Aanvullende achtervoegsels in het Spaans

Augmentatieve achtervoegsels - woorduitgangen toegevoegd aan zelfstandige naamwoorden (en soms bijvoeglijke naamwoorden) om ze te laten verwijzen naar iets dat groot is - komen minder vaak voor dan de verkleinwoorduitgangen, maar bieden toch een manier waarop de Spaanse woordenschat flexibel kan worden uitgebreid.
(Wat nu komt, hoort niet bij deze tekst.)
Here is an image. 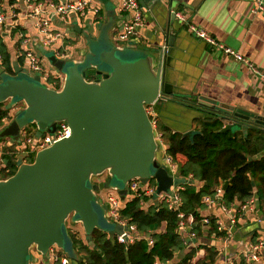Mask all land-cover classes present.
<instances>
[{"label":"water","instance_id":"obj_1","mask_svg":"<svg viewBox=\"0 0 264 264\" xmlns=\"http://www.w3.org/2000/svg\"><path fill=\"white\" fill-rule=\"evenodd\" d=\"M139 1L143 7L157 2ZM123 52L124 48L110 47L93 54L97 61L88 64L87 70H93L90 73L80 69L79 61L66 66L65 60L46 54L51 66L65 70L59 90L42 84L39 76L32 80L19 77L21 68L17 66L13 75L0 73V104L7 102L5 111H12L10 122L0 131V140L10 137L18 142L19 131L30 125L36 128V138L52 133L60 122L71 130L69 138L38 151L32 163L20 161L11 177L0 180V264H30L32 249L45 258L51 248L65 250L64 226L70 217H75L92 246L90 238L95 230L108 233L100 225L94 205L107 210L96 193L107 189L111 181L117 183L114 190L120 200L127 194L126 185L135 179L143 184L155 181L154 199L169 193L171 186L188 183L171 177L157 162V144L146 110L153 107L155 111L165 102L183 104L174 96L168 77L169 51L159 50L156 62L150 56L127 60L121 56ZM102 66L108 71L98 69ZM90 76L92 81L87 80ZM12 100L21 107H12ZM200 106L214 108L206 102L196 107ZM221 118L228 121L222 132L233 133L250 124L264 127L262 117L240 109ZM104 174V182H93L92 178ZM249 230L264 231V216ZM121 232L115 225L109 236ZM241 235L234 237L230 248ZM221 263L219 259L217 264Z\"/></svg>","mask_w":264,"mask_h":264},{"label":"crops","instance_id":"obj_2","mask_svg":"<svg viewBox=\"0 0 264 264\" xmlns=\"http://www.w3.org/2000/svg\"><path fill=\"white\" fill-rule=\"evenodd\" d=\"M40 1L47 2L48 0ZM66 1L71 0H53L54 3ZM101 4L100 17L96 18L88 14L86 18L81 19L75 16V22H70L72 32L79 35L82 34L84 28L92 26L94 34L102 29L106 34L107 29L105 28L113 27L115 24L117 26V22L120 21L118 16H121L123 19L118 26L120 27L117 31L119 33L128 16L118 11L117 0H101ZM252 4L253 0H157L155 3L151 1L146 6H142L143 27L139 30L138 36L128 42L139 51L135 57L150 56L155 62L158 59L159 50L166 48L169 51L167 54L170 57V66L167 68L168 77L173 85L174 96L183 104L165 102L157 110L154 111L153 107L152 110L156 120L170 131L181 134L191 131L192 125L197 120L203 119L206 111L218 114L219 117H227L234 110L240 109L264 119V79L254 75L243 62L225 52L226 49L232 51L264 74V17L251 13ZM0 5L8 22L13 17L17 29L10 31L4 27L0 30L1 43L9 54L12 68L22 67L23 59L20 54L23 49L30 52L36 51L43 57L51 53L54 55L63 53L71 57L74 44L77 53L83 54L84 43L82 41L74 43L76 42L74 38L61 32V24L54 22L55 17L60 23L70 20L69 17L62 20L58 15L50 12L48 19L51 30L60 31L64 38L49 46H43L42 39L35 28L34 19L28 17L29 9L25 0H0ZM28 20H31V24ZM190 26L203 31L214 41L215 45H209L198 39L190 31ZM114 28L110 31L111 37ZM20 35L26 41L25 44L21 41ZM96 43L101 47L97 53L90 50L91 57L110 47L122 48L111 40L102 42L96 39ZM19 59H21V65L18 63ZM73 61L77 60L73 58ZM46 71L51 73L47 69ZM50 78L48 83L53 81ZM63 79L64 75L60 76L61 82L57 78L55 86L61 87ZM90 79L94 78L90 76ZM202 101L214 108L196 107ZM7 104V102L3 103L0 110H5ZM229 108H232V111H229ZM11 114L12 111L8 114L6 112V124L10 122ZM223 123L225 126L228 121L224 120ZM31 131L35 134L36 128H31ZM13 143L18 144L10 137L6 138V142L0 141L1 145L4 144L0 153V165H3L2 157L7 154L13 156L15 165L20 162L11 153L13 149L19 150V146ZM203 215L216 217L221 216V213L217 208H212L204 211ZM256 219L257 216L246 214L239 220V231L243 236H264L263 230H249L256 223ZM179 235L183 239L180 233ZM215 242L216 248L219 249L220 244L217 240ZM192 247H194V242L190 243L187 250ZM234 247L228 248L229 254L233 255L238 251V247ZM177 263L176 255L168 262V264ZM258 264H264V261Z\"/></svg>","mask_w":264,"mask_h":264},{"label":"trees","instance_id":"obj_3","mask_svg":"<svg viewBox=\"0 0 264 264\" xmlns=\"http://www.w3.org/2000/svg\"><path fill=\"white\" fill-rule=\"evenodd\" d=\"M21 65V59L18 60ZM0 68L13 75L10 57L0 38ZM87 80L91 81L90 78ZM60 86L52 89L59 90ZM3 104H0V108ZM6 115L0 110V118ZM225 119L205 112L203 119L192 125L191 135L172 132L157 121L156 131L161 134V141L166 154L178 164V175L187 180L180 192V211L186 217L191 216L192 231L196 233V246L187 250L190 243L182 240L178 233L176 213L168 210L164 203H152L153 197L133 195L124 196L120 201L119 217L134 225L137 235L149 234L152 245L144 238L136 240L129 246L116 241L95 230L90 238L92 246L86 240L78 238L68 229L66 239L72 250L79 257L77 264H165L174 256L177 264H191L198 250H203V257L194 264H217L216 239L220 236L214 231V222L205 232L199 222L205 210L201 199L212 196L214 189L222 185V200L227 207L245 203L251 197L256 199L258 211L264 215V127L250 124L242 130L222 132ZM226 126V125H225ZM35 128L30 125L25 129ZM245 131V132H244ZM35 155L29 156L27 163H32ZM4 168L0 171V180L11 177L17 170L11 154L2 157ZM7 171V172H6ZM105 174L92 178L93 182L104 180ZM155 184L154 180L149 181ZM31 257L35 264H40V255L32 249ZM32 261L30 263H33ZM74 263V262H73ZM57 264V263H53ZM239 264H243L240 262Z\"/></svg>","mask_w":264,"mask_h":264},{"label":"built area","instance_id":"obj_4","mask_svg":"<svg viewBox=\"0 0 264 264\" xmlns=\"http://www.w3.org/2000/svg\"><path fill=\"white\" fill-rule=\"evenodd\" d=\"M118 2V11L122 14L128 16V19L125 20L121 26V31L117 34V38L120 41L128 42L133 38L138 36L139 30L143 27L144 20L142 14V6L139 0H117ZM26 6L29 9L28 17L29 19H34L35 28L38 34L41 37L43 46H49L50 44L59 42L62 40L63 34L60 31L51 30L50 21L48 15L50 12L62 20L69 17V15L74 14L78 18H86L88 14H92L94 17H100L101 14V0H71L66 2L54 3L53 0H48L47 2H42L40 0H25ZM251 13L254 15H261L264 17V0H253ZM182 19V17L179 15ZM12 19L8 22V18L4 14L3 8L0 5V30L4 27H7L10 31L17 30L16 24ZM190 31L200 40L206 42L209 45H215L214 41L207 36L203 31L197 29L194 26H190ZM21 41L25 44L26 41L20 35ZM166 48H162V51H165ZM226 53L234 56L237 60L244 63V65L256 76L264 79V74H261L259 70L254 67L253 64H250L248 61H244L240 56L234 54L230 50H225ZM61 53V52H59ZM58 55V56H57ZM55 54L56 58L64 59L65 55ZM20 57L23 59V64H26L29 69L33 72H41L39 75L40 81L45 86L52 89L55 86V80L58 78L60 81V76H54L51 73L47 72L41 67L40 61L32 54V52L23 49ZM51 77V78H50ZM52 79V82L48 83V80ZM92 81V80H91ZM51 85V87L49 85ZM62 84V83H61ZM149 116L150 122L154 130V138L157 146L163 148V165L168 174L171 177H179L178 175V164L175 163L172 158L166 154L164 145L161 141V134L158 133L155 129L156 127V117L153 114L152 107L146 109ZM7 118H0V131L7 125ZM19 140L18 146L20 152L24 153L25 157L22 159V163H27V159L31 155H35L38 151H41L45 148L52 146L53 144L67 139L71 135L70 127L64 123H57L55 129L52 133H45L39 138L35 137V134L25 128L19 131ZM3 149V146L0 144V153ZM4 168V165H0V171ZM7 172V171H6ZM105 178L102 182H104ZM153 180V179H151ZM150 181V180H149ZM149 181L145 184L141 183L138 179L130 181L125 189L127 195H133L136 198L142 196L145 197H154L156 184H150ZM188 181V179H187ZM99 183V182H94ZM183 185L171 186L169 193H160L155 199L158 200V203H164L168 210L176 213L178 218V231L183 237L182 240L187 243H193L194 247L196 246L195 242L197 241V236L194 231H192V222L193 219L191 216L185 218L183 213L180 211L181 206V197L180 192L183 190ZM107 195L105 204L107 207V212L114 221L115 225L121 227L122 232L120 234H115L116 241L124 246H129L133 244L136 240L144 238L149 246L152 245V241L146 234L142 237L137 235L136 228L134 225L128 224V222L119 217L120 210V196ZM201 203L204 205L205 210L212 208H217L221 213V216L211 217L209 215H202V219L199 222V226L206 232L211 226V219H213L214 231L219 233L220 236L216 239L220 244L219 249H217V258L222 259L221 264H258L264 261V236H243L241 235L240 240L236 243L235 247H238V251L230 255L229 247L230 242L234 239L237 234H240L239 231V220L246 214H252L257 216L255 220L256 223L260 222L261 213L258 211L256 199L251 197L245 203L239 205H231L227 207L222 200V185L217 186L214 189L212 196H205L201 199ZM259 231V230H257ZM264 234V232H262ZM252 238V239H250ZM244 240V242H243ZM241 245V246H239ZM234 247V248H235ZM56 248H51L49 251V260L50 262L57 264H73L71 260L64 256H58L56 253ZM203 250H198L194 257L191 260V263L194 264L200 255H203ZM160 264V263H155ZM165 264H168L165 263Z\"/></svg>","mask_w":264,"mask_h":264},{"label":"rangeland","instance_id":"obj_5","mask_svg":"<svg viewBox=\"0 0 264 264\" xmlns=\"http://www.w3.org/2000/svg\"><path fill=\"white\" fill-rule=\"evenodd\" d=\"M69 18L71 21L67 20L66 22L60 23L59 19L55 17L54 22L56 24H61V26H60L62 29L61 32L63 34L65 33V35L67 34L70 38H74L73 40L76 41L74 43L82 41L84 43V46H83L84 51H83V54L79 55L77 53V51L75 50L76 48H74V44H73L72 45L73 49H71V51H73V53H72L73 55L71 57L69 55H67V56H65L67 58H64L66 66H69L73 62V58H75L77 61H80L82 63L80 65L81 70L86 71L87 73L92 72L93 70L92 71L87 70L88 64L92 63V62L95 63L97 61V59L92 58L91 54L89 52L94 51L95 53H97L101 47V46H98V44L96 43V39H98L102 42H106V41L111 40L112 42L118 43L120 46H122V48H124V52L121 54V56L123 58H126L127 60L128 59H134V57L139 54V51L136 50L135 47H133L131 45V43L120 41L117 38V34H118L117 31L120 29V27H118V26L121 24V22H122L121 20L123 19V17L118 16V18H120L119 19L120 21L117 22V26L115 24L113 27L105 28V29H107L106 34H104V31H105L104 29H102L101 31H98L94 34V28L92 26H89V28H84L82 34H79V35H76L74 32H72L71 26H70V22H75L74 21V19L76 18L75 15L71 14V15H69ZM103 19H104V17H103ZM28 21L31 24V22H30L31 20H28ZM113 22H115V20H113ZM104 27H106V26L104 25ZM114 27H116V28H114ZM113 28H114V31H113V35L111 37L110 31ZM90 34L94 35V36H91ZM32 54L40 61L41 67L44 70H46V69L49 70L52 73V75H54V74L58 75L59 74L60 76H62L65 74L64 69H62L61 71H58L53 66H51L49 64V62L46 60V56L43 57L36 51L35 52L33 51ZM98 69L101 70L102 72L108 71V68H106L105 66L99 67ZM41 74H42L41 72L31 71L26 64H23L21 67V72L19 73V77H24V78L32 80L34 76H39ZM202 102H204V101H202ZM9 104H11L12 107L17 105L16 102L13 100L10 101ZM15 107H21V105L18 104ZM29 130L31 131V128H29ZM0 141H2V143L6 142V138L1 139ZM13 144L18 145L17 143H13ZM11 153L14 154V157L18 161H22V159L25 157L24 153L20 152V150L13 149V150H11ZM163 155H164L163 148L158 145L155 156H156L157 162L160 165H163ZM263 155H264V151L258 157L263 156ZM27 161H29V159H27ZM116 184L117 183H115L114 181H111L107 189L97 191L96 197H99L101 199L102 204L105 205L107 203V200H106L107 195H110V194L115 195L116 194V192L114 191V186ZM119 188H121V187L119 186ZM157 202H158L157 199H154L152 201V203H154V204H156ZM94 207H95V210L97 211V213L99 215L100 225L102 227H104L105 229H107L108 234L113 232L115 224H114V221L112 220V218L110 217L109 213L107 212V210H103L102 206L98 205V204L94 205ZM65 229H68L70 233L75 234L78 238L85 240V235H84V232L82 230V227L79 226V224L75 223V217H70L68 219V221L65 223L64 231L67 234V231ZM56 250H57L56 253L59 254L58 256H64V257L68 258L69 260H71L72 263L79 260V257L72 250L68 241H66V249L65 250H59L57 248H56ZM202 254H204V253H202ZM202 257H203V255H200L198 258H202ZM29 258H31L30 260L32 262L34 261V259L32 257H29ZM39 262H40V264H52L50 262L49 258H45L44 256H40ZM30 264H35V262L30 263Z\"/></svg>","mask_w":264,"mask_h":264},{"label":"flooded vegetation","instance_id":"obj_6","mask_svg":"<svg viewBox=\"0 0 264 264\" xmlns=\"http://www.w3.org/2000/svg\"><path fill=\"white\" fill-rule=\"evenodd\" d=\"M88 78H90V77H88Z\"/></svg>","mask_w":264,"mask_h":264}]
</instances>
En net zoals de verkleinende achtervoegsels kunnen worden gebruikt om aan te geven dat iets vertederend is (in plaats van klein), kunnen de augmentatieve eindes op een pejoratieve manier worden gebruikt om aan te geven dat iets onhandig of anderszins ongewenst is.

De meest voorkomende augmentatieve en pejoratieve achtervoegsels (vrouwelijke vormen tussen haakjes) zijn -Aan (-op een), -azo (-aza) en -ote (-ota). Minder vaak voorkomende zijn -udo (-uda), -aco (-aca), -acho (-acha), -UCO (-UCA), -ucho (-ucha), -astro (-astra) en -ejo (-EJA). Hoewel zelfstandige naamwoorden meestal hun geslacht behouden wanneer ze in een augmentatieve vorm worden geplaatst, is het niet ongebruikelijk dat de woorden, vooral wanneer ze worden gezien als op zichzelf staande woorden, van geslacht veranderen (vooral van vrouwelijk naar mannelijk).

Er is geen manier om te voorspellen welk (eventueel) einde aan een bepaald zelfstandig naamwoord kan worden gekoppeld, en de betekenissen van sommige achtervoegsels kunnen van regio tot regio verschillen. Dit zijn de belangrijkste manieren waarop deze uitgangen worden gebruikt:

Om aan te geven dat iets groot is

Wanneer ze op deze manier worden gebruikt, kunnen de achtervoegsels ook aangeven dat iets sterk of krachtig is of een andere kwaliteit heeft die vaak wordt geassocieerd met de grootte.

  • Voorbeelden: mujerona (grote en / of stoere vrouw), arbolote (grote boom), perrazo (een grote en / of gemene hond), librazo of librote (groot boek), pajarote (grote vogel), casona (groot huis), cabezón (groot hoofd, letterlijk of figuurlijk), Cabezota (koppig, koppig persoon).

Intensiteit aangeven

Dergelijke achtervoegsels geven aan dat iets meer van de inherente kwaliteit heeft dan dergelijke objecten gewoonlijk hebben; het resulterende woord kan, maar hoeft niet, een negatieve connotatie te hebben. Soms kunnen deze uitgangen zowel op bijvoeglijke naamwoorden als zelfstandige naamwoorden worden toegepast.

  • Voorbeelden: solterón (bevestigde vrijgezel), solterona ("oude vrijster"), favorzote (een grote gunst), un cochazo (een auto van een auto), Grandote (erg groot), ricachón (smerig rijk, smerig rijk persoon), grandullón (overwoekerd).

Nieuwe woorden vormen

Soms kunnen woorden met een augmentatief einde een eigen betekenis hebben en slechts een losse verbinding hebben met het oorspronkelijke woord.

  • Voorbeelden: padrote (Pimp), ratón (muis), Tablón (prikbord, dik bord), Fogón (fornuis), cinturón (riem), camera is aan (Nightgown), serrucho (handzaag), hacer un papelón (om zichzelf een spektakel te maken), cajón (lade), cordon (schoenveter), lamparón (vetvlek), Lloron (huilebalk), humazo (rookwolk).

-azo om een ​​slag of staking aan te geven

Het achtervoegsel -azo kan enigszins vrij worden toegepast op zelfstandige naamwoorden om een ​​klap of staking aan te geven; bedachte woorden die dit achtervoegsel gebruiken, worden soms in het journalistiek gevonden. Op deze manier gevormde woorden zijn altijd mannelijk.

  • Voorbeelden: hachazo (blazen of hakken met een bijl), martillazo (blaas met een hamer), puñetazo (stoot met een vuist), cabezazo (kopstoot), codazo (prik met de elleboog), plumazo (de slag van een pen), huevazo (een klap van een gegooid ei), misilazo (raketaanval), sartenazo (een klap uit een koekenpan).